沖縄県内を歩いていると「石敢當(いしがんとう)」の文字をよく見掛けます。沖縄好きの皆さんには「何をいまさら」という方も多いかも!?と思いますが、今回は「石敢當」をはじめ、沖縄の「魔除け」や「おまもり」についてご紹介します。
辻々で見掛ける「石敢當」
沖縄の道を散策しているとT字路の突き当たりの壁や壁前でよく見かけるこの「石敢當」は、魔除けの意味で置かれています。沖縄の人たちは昔から悪霊を“マジムン”と呼び、その存在を恐れていましたが、“マジムンは直進しかできない”ということが信じられていましたので、T字路の突き当たりに「石敢當」を置いて、マジムンを撃退していたんですね。
この「石敢當」の起源は中国。もともとは“災いを取り除いて福を招く”目的だったものが、“魔物を駆除する”目的に変わっていったそうです。また、「石敢當」は中国古代の武人の名前と信じられていますが、これは俗説で起源も不明。石に対する信仰から生まれてきたとされています。
「石敢當」は沖縄県外でもみられますが、沖縄県内に多く見られるため、今では小型化して机の上に置けるような「石敢當」のかわいいミニチュアがお土産品として人気を博していますね。
「シーサー」は表情にも注目!
沖縄の魔除けとしては「シーサー」も馴染み深いと思います。この獅子像は沖縄ではさまざまなところに置かれていますが、民家の屋根の上に乗っているものを見かけたこともあると思います。

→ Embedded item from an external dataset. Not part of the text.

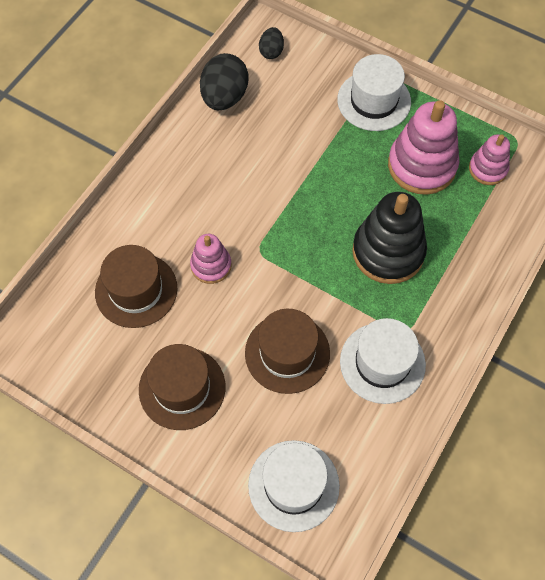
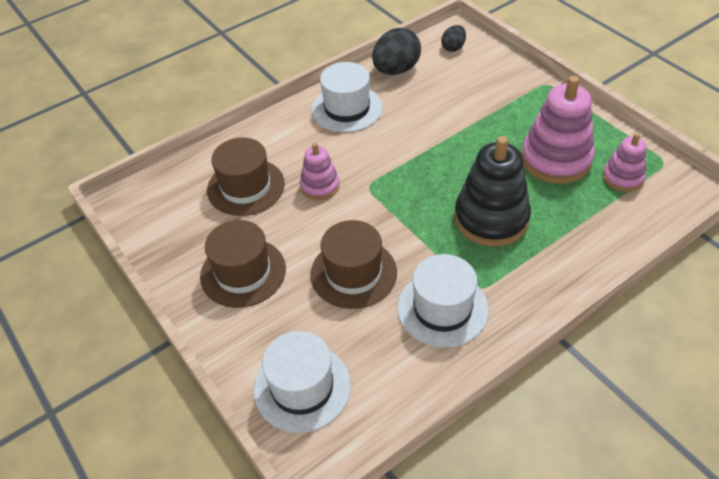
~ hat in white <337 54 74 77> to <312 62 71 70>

この屋根の上のシーサーは、それぞれの家の火の神様、沖縄の言葉で「ひぬかん」を守っているものです。火を使う台所に宿るとされる「ひぬかん」を屋根の上で守っているのがシーサーで、台所の真上の屋根の部分に置かれています。
ほかにも、開口、閉口の対になっているシーサーをよく見掛けると思いますが、城門や寺社の門によく見られて、一般的には口を開けている方が「オス」、口を閉ざしている方が「メス」とされています。
さらに、沖縄県内の現存する中で最も古いといわれているシーサーってご存知ですか? そう、八重瀬町(やえせちょう)の富盛にありますね。沖縄戦を経ても残り、戦時中の銃弾の跡が残っていて、当時の様子を今も伝えています。
「貝」を置く魔除け
門の上の「魔除け」としては、「シャコ貝」や「スイジ貝」「クモ貝」が有名です。「シャコ貝」は呪力(じゅりょく)があるとされていて、沖縄本島の東部、特に、うるま市の伊計島(いけいじま)や津堅島(つけんじま)によく見られます。

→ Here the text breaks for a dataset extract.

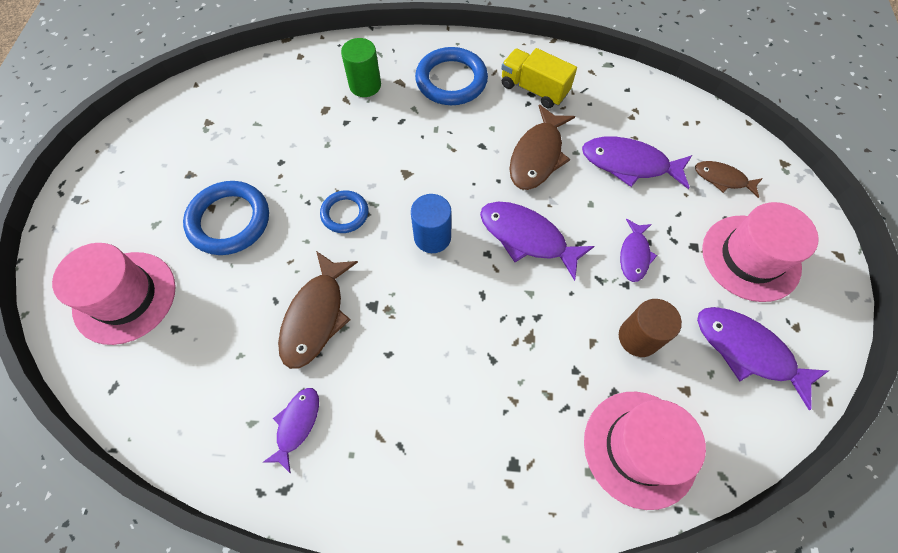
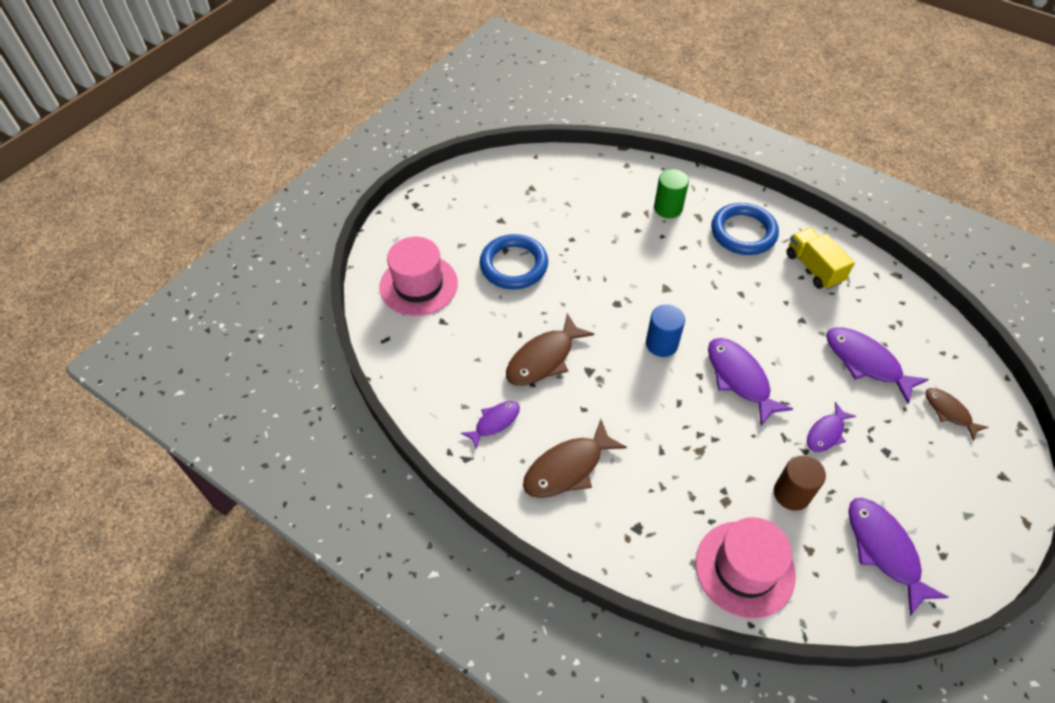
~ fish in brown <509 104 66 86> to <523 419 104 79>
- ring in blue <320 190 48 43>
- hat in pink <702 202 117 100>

「スイジ貝」は形が「水」の字に似ているため、スイジ貝と呼ばれるようになったそう。また、「クモ貝」も6本の突起があるのが特徴で、共に門の上や石垣の上に置かれています。
かわいいおまもり「マース袋」
また、「おまもり」としては、お土産品にもなっている「マース袋」をご存知の人も多いのではないでしょうか。
「マース」は沖縄の言葉で「塩」という意味。マースは調味料としてだけでなく、清めの塩やおまもりとして、人々の生活の中に深く関わっていたのです。沖縄は島国なので、「旅」は常に危険と隣り合わせ。身を守ってくれるものとしてマースに祈りを込めて、身に付けていたそうです。
今では危険から身を守るだけでなく、開運や縁結びなどのめでたいものとして、財布やカバンに付けたり、受験の時の合格祈願として贈られたり、まさに縁起物。こちらもお土産品でかわいいカラフルなものが多く売られていますので、チェックしてみてください。
「サン」の力に守られる
さらに、おまもりをもう一つ。「サン/サングヮー」と呼ばれるものです。これは、弁当や法事で使われる重箱の上に置いてマジムンが食べ物を腐らせてしまうことから守ったり、子供たちを襲うマジムンの魔除けや厄除け用にかばんに付けたり、子供の夜泣きがすごい時に枕の下に入れたりすることもあるようです。
これらは小さいものですが、春に行われるシーミー(清明祭)や夏の旧盆の時期はすすきを使った大きいサングヮーを、玄関や家の敷地、井戸に置いて、また、農具や庭木などに結んで魔除けをします。
この「サン/サングヮー」もお土産品としてレザーやススキで作られたものが売っています。こちらもかわいいし、アクセサリーにもなりますね。
まもなく2020年が終わり、新年を迎えます。新しい年のおまもりとして、常に沖縄を感じられるアイテムとして、身に付けてみてはいかがでしょうか?